# [EXERCISE DIRECTIONS]
A word-for-word copy of the entries is the goal; leave out the pictures.

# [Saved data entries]
= Beginning of Section =

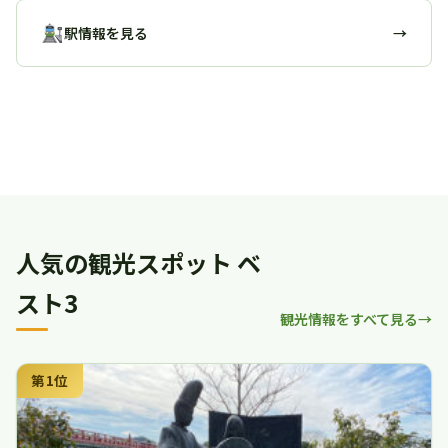
駅情報を見る
→
駅の歴史 一覧に戻る
人気の観光スポット ベ
スト3
観光情報をすべて見る
第1位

= End of Section =

# [YOUR RESPONSE]
駅情報を見る
→
駅の歴史 一覧に戻る
人気の観光スポット ベ
スト3
観光情報をすべて見る
第1位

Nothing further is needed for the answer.